Deep down, I knew something was off during our ultrasound.  The room was dark and his eyes were glued to the screen with a look of concern.  It was too long.  He didn’t immediately say, “everything looks good!” like last time.  Why wasn’t he saying anything?  Why is he just staring??  When he told me I could meet him in the other room to discuss things, I could already feel the tears welling up.  Something was wrong.


I screamed when I walked out of the hospital entrance.  I must have looked crazy but honestly, I couldn’t help it.  Niall and I held hands and cried on the drive home.  We were hoping it would be a quick, painless appointment.  Maybe we could even grab a quick breakfast date on the way home at our favorite spot?  It was going to be a good day.


But now, we were both in tears, confused and broken.

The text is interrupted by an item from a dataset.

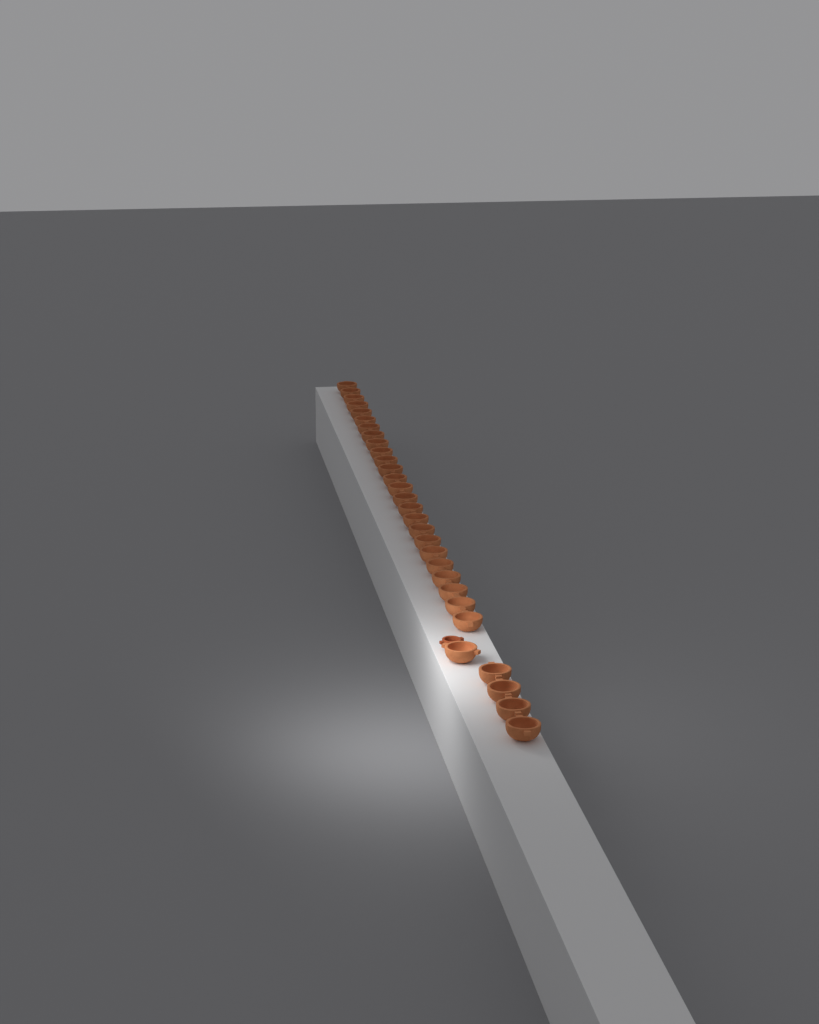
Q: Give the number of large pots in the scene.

I have learned in all of this that it is necessary (and inevitable) that I break down and cry whenever I need to.  I have learned that my husband is the most amazing life partner and I can’t imagine walking through this season without him.  I have learned that my children are precious and their lives are miraculous and fragile and I am so privileged to be their mom.  I have learned it’s okay to be angry with God, to ask Him questions, to feel forgotten and unseen.  I have also learned that I have to show up.  That the grocery shopping still needs to be done, that diaper changes still have to happen, that life goes on.  That it is still possible for me to laugh in the midst of such deep sorrow.  That I am still able to find joy in a hot cup of coffee or my daughter twirling in her princess dress.  That I have the most amazing friends who bring me dinners and allow me to grieve.  Oh, how grateful I am.  How rich my life is.


If anyone reading this has experienced this pain, this longing — my heart is with you.  I am crying with you and for you.  I am praying for you.  And if you have not experienced this, but maybe you have a friend who has, reach out.  Even if you don’t know what to say.  You have no idea how much a simple text or a handwritten letter can help heal the human heart.  We need each other in this life, on these hard days, when the loneliness of our heartache seems more than we can bear.

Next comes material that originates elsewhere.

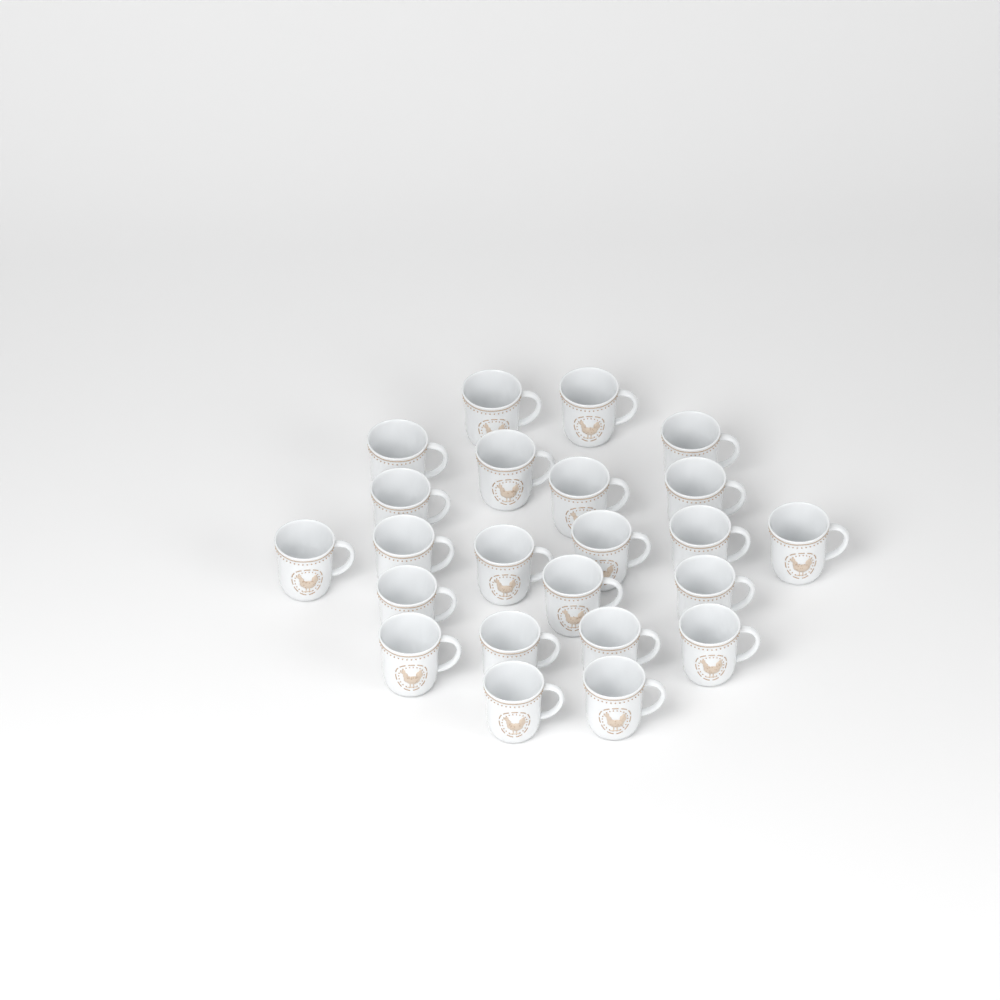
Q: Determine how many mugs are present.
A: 23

Time — sometimes we want it to stand still.  Sometimes we want to go back — to a simpler time, when this knowledge of pain and sorrow didn’t exist.  But every time, it is the days passing that allows my feet to feel firm again, to know I can stand without crumbling.  To be truly happy for a friend or stranger who is expecting a new baby rather than bitter or jealous.  To be able to fall asleep at night without a tear-stained face.  It takes time.  But I believe it will come.  Nevertheless, my mama heart will be missing my babies who I loved and carried for only a short while, for the rest of my life.  I promise my loves, not a day goes by that I don’t think about you.  Until we meet again, your mama will love you forever.


From the end of the earth I will cry to You,

when my heart is overwhelmed;

Lead me to the Rock that is higher than I.